Records for the exercise: Begin
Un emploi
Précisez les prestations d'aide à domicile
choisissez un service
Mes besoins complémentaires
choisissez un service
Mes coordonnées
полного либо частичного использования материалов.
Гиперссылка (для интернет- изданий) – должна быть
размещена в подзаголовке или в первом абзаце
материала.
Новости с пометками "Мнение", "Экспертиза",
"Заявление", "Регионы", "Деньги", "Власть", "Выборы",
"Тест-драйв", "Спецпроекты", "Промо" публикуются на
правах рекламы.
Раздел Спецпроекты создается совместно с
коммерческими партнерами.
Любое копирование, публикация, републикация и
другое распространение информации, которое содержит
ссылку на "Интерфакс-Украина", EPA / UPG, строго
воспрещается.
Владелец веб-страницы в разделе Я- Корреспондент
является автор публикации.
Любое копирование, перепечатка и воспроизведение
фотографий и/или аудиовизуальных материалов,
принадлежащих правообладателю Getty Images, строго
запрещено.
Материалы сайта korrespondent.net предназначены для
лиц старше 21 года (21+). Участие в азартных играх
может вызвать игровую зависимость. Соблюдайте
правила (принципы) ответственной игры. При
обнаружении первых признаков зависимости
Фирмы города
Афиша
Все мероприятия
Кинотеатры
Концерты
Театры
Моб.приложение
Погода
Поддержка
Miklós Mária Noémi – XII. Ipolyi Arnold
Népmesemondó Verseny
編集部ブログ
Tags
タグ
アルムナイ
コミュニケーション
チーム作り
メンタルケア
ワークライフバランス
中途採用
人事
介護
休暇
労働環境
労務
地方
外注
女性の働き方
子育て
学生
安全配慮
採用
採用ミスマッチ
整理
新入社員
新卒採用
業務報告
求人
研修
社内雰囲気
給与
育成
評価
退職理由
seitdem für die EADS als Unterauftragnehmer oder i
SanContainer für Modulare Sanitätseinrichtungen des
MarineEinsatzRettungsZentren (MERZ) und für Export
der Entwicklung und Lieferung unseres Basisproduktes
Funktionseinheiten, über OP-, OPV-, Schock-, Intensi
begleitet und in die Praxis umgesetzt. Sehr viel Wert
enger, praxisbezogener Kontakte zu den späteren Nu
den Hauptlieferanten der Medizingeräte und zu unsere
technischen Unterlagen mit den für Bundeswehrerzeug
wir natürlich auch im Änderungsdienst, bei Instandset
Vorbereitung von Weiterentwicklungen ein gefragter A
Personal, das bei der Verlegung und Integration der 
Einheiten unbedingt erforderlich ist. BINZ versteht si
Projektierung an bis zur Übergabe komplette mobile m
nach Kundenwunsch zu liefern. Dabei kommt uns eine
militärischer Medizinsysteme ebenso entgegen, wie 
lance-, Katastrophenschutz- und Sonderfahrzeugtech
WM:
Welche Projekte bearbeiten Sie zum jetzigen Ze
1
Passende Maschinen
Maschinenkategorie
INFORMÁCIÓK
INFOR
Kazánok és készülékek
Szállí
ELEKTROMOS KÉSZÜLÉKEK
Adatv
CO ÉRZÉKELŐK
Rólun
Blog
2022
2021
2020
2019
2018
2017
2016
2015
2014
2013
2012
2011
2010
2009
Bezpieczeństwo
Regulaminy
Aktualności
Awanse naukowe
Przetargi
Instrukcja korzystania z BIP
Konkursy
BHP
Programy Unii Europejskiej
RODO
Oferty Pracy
Records for the exercise: End
• [Your objective]: Read through the entries and copy every line that includes "Спецпроекты".

• [Completed exercise]:
"Тест-драйв", "Спецпроекты", "Промо" публикуются на
Раздел Спецпроекты создается совместно с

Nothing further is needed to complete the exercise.